When is Z*(p) a singleton or empty?
If between any two points in Z, there exists some small perturbation between the two points that is also within the set.
RCP
For all z in Z, if {z_n} is a sequence that diverges to infinity (in norm), then eveyr accumulation point z_n/||z_n|| lies in R_{-}^k (may include zero).
Berge’s for Profit Maximization (Conditions?)
Z is closed, nonempty, RCP
Berge’s for Profit Maximization (Properties?)
Z*(p) is nonempty valued, locally bounded, and upper semi continuous.
\pi(p) is continuous.
Afriat’s Theorem (Condition)
No revealed choice results in higher profit.
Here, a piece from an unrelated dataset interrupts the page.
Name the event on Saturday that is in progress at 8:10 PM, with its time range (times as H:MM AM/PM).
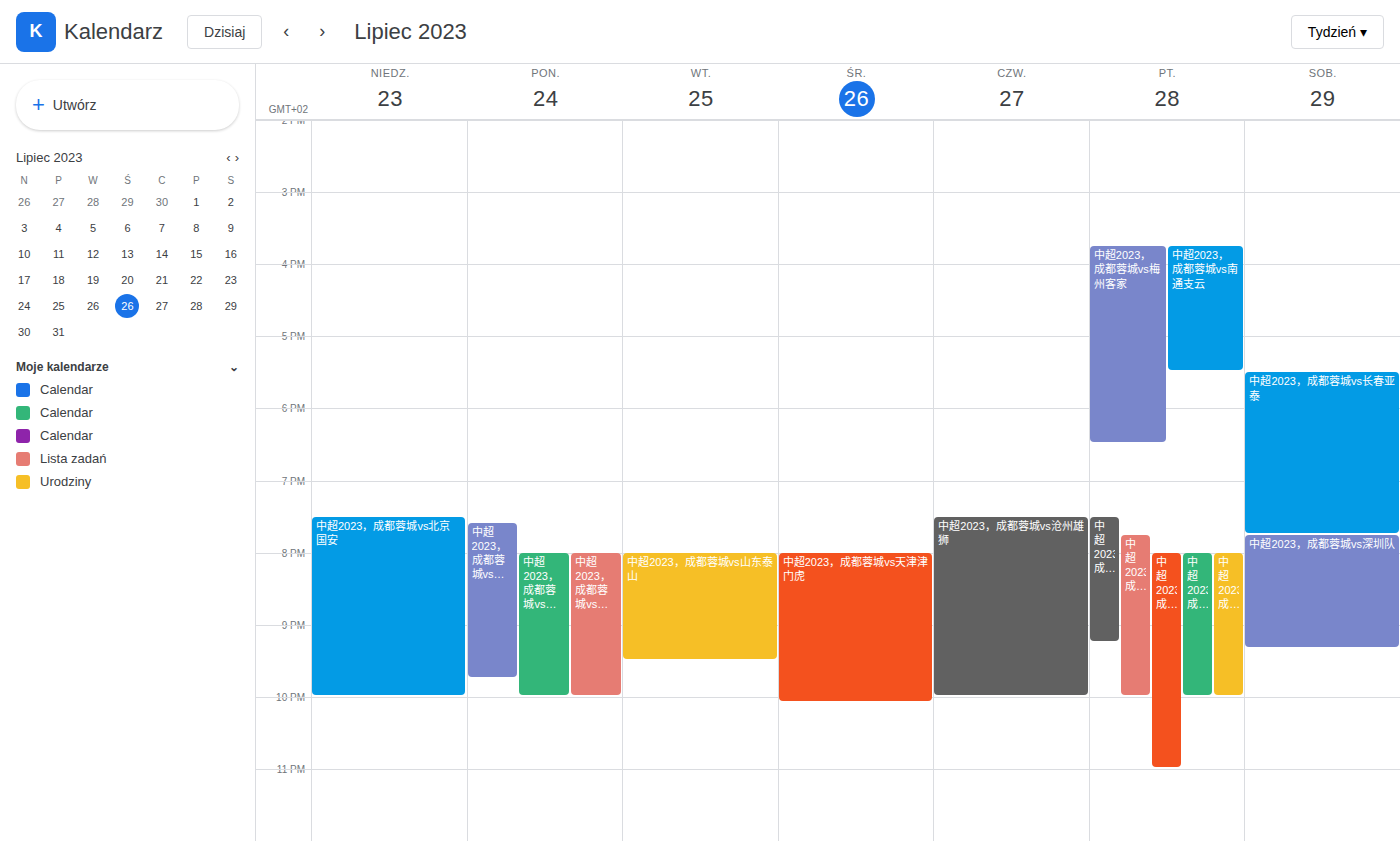
"中超2023，成都蓉城vs深圳队", 7:45 PM to 9:20 PM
Recovering Production Possibility
Convex combination of all points (and everything below by Free disposal).
Do Giffen Goods exist for Profit Maximizing firms?
No, since there is no income effect. Strict increases in prices lead to weakly increasing income.
Good z_j will be weakly sold more in response.
Given a profit function, what is the production possibility set which is consistent?
Z*=\cap_p {z:p\cdot z\leq \pi(p)}
(takes all the possible productions which produce equal to or less profit than the profit function for each price, since it must be consistent with profit at every point p)
When do two sets have the same profit function?
If they have the same closure of the free disposal convex hull. The idea is that these replicate the same production capabilities.
What if closure of FDCH is different?
Profit function cannot be identical: that is, there exists some price vector for which they differ.